_Material provided_:

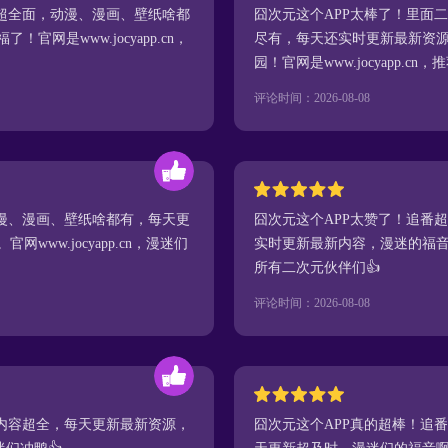
容超全面，动漫、漫画、壁纸啥都
囧次元这个APP太棒了！里面
网是www.jocyapp.cn，
尽有，每天还实时更新最新资
园！官网是www.jocyapp.cn
评论时间：2026-08-08
动漫、漫画、壁纸啥都有，每天更
囧次元这个APP太赞了！追番
ww.jocyapp.cn，漫迷们
实时更新最新内容，漫迷的福音啊！官
所有二次元伙伴们👍
评论时间：2026-08-08
，内容超全，每天更新最新资源，
囧次元这个APP真的超棒！追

_Exercise aim_:
Recopy the full listing exactly, passing over any picture.

_Expected answer_:
容超全面，动漫、漫画、壁纸啥都
囧次元这个APP太棒了！里面
网是www.jocyapp.cn，
尽有，每天还实时更新最新资
园！官网是www.jocyapp.cn
评论时间：2026-08-08
动漫、漫画、壁纸啥都有，每天更
囧次元这个APP太赞了！追番
ww.jocyapp.cn，漫迷们
实时更新最新内容，漫迷的福音啊！官
所有二次元伙伴们👍
评论时间：2026-08-08
，内容超全，每天更新最新资源，
囧次元这个APP真的超棒！追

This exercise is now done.